Glossary Entry: Key and Diagnose

“Key and Diagnose” is one of the most vital abilities defensive players have. Depending on the position, there are certain “keys” that defenders must read to “diagnose” what the offense is doing, so they can react appropriately. Scouts use the term “key and diagnose” (K&D) when evaluating a defender’s ability to read his initial key and then diagnose the offensive play/concept efficiently.

Defensive coaches talk about “playing fast,” but playing fast is not merely a function of foot speed. To play fast, a defender must not only be able to get from point A to point B quickly, but also to determine what the proper point B is. A player with top-tier key and diagnose (K&D) can play much faster than his timed foot speed, often faster than superior athletes with poorer K&D. Play speed is a function of understanding your keys and assignment and allowing your athletic ability to shine because you can anticipate or react quickly, rather than being a step behind the play.

When a linebacker makes a tackle in the backfield, it is often a function of using his K&D skills to read the footwork or initial movement of the offensive line and processing that information to diagnose their intention so he can  react accordingly. Interior defensive linemen that are able to decipher pulling guards and get themselves in position to “spill” or “wrong-arm” a puller can take away the inside gap, force a runner to alter his track, and bounce it outside.

These are a couple of the examples we will take a look at in order to highlight what top-level K&D skills look like in the NFL.

First, we go to Indianapolis as their defense faces off against Carolina’s offense. The Panthers come out in 11 personnel and call a run-pass option (RPO) with a frontside deuce block and tight end Greg Olson (#88)slicing across the formation from the backfield as a lead-blocker.

Inside linebacker Jerrell Freeman (#50) makes a decisive read off of the deuce block through to the mesh point, inserting downhill off of the left tackle’s backside to fill the C gap. He initially takes too wide of a track to the outside to account for the possibility that Olson would receive the handoff, but quickly gathers himself and comes to balance in space to get square to the line of scrimmage once he realizes quarterback Cam Newton (#1) put the ball in running back Jonathan Stewart’s (#28) chest.

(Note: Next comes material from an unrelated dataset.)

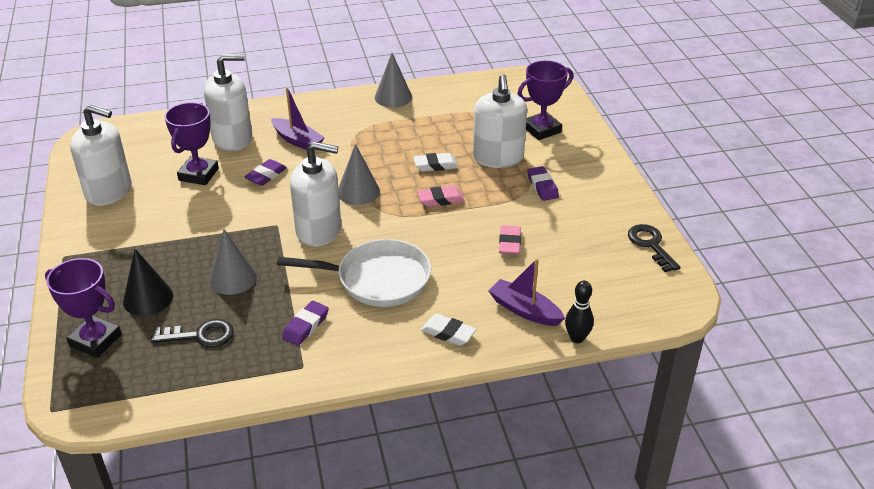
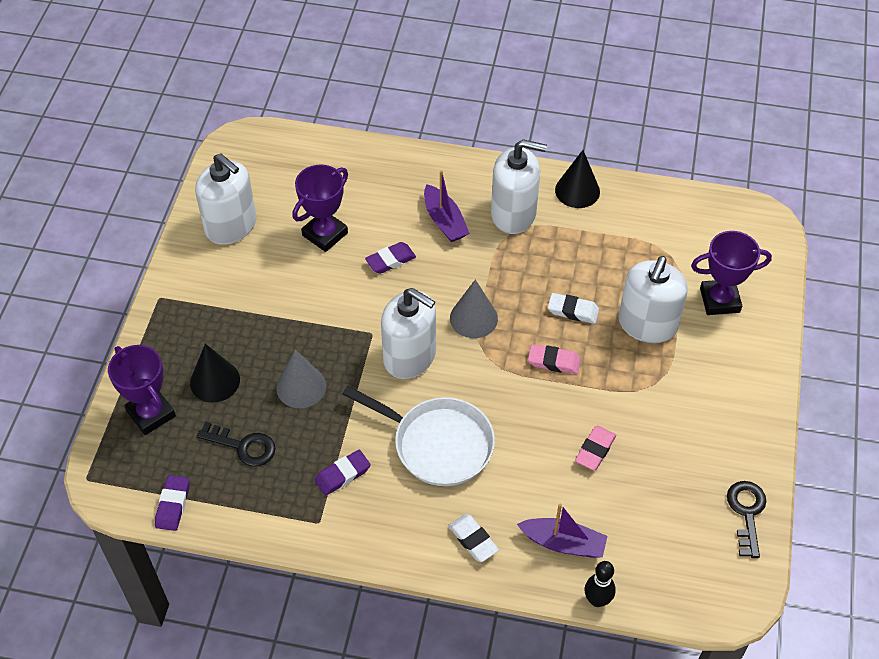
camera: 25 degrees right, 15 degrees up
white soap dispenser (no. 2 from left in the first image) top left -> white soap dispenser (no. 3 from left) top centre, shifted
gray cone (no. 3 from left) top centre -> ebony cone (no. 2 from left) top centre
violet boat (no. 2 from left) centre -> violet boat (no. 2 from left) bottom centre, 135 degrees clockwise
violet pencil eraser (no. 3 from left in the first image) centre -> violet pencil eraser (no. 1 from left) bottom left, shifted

Freeman transitions back inside with a “wrong arm” technique to defeat Olson’s attempted block, plants his inside foot in the hole with the runner squared up, and unlocks his hips into contact for a strong wrap-up tackle.

This is an excellent example of a linebacker processing multiple reads with very little hesitation, coming to balance in space, staying square and using refined technique to defeat a block in order to put himself in position to make a tackle in the hole:

Next, we go to Pittsburgh as the Steelers take on the Cincinnati Bengals. The Steelers defense runs a series of gap exchanges with their front as linebacker Ryan Shazier (#50) scrapes over the top following the backside guard pulling on a power run concept.

Once Shazier gets to his spot he quickly comes to balance in space, settling in behind linebacker Jarvis Jones’ (#95) spill on the fullback, patiently waiting for the running back to make his next move. He does an outstanding job of transferring his weight and exploding outside as the runner bounces, targeting his inside hip for the takedown.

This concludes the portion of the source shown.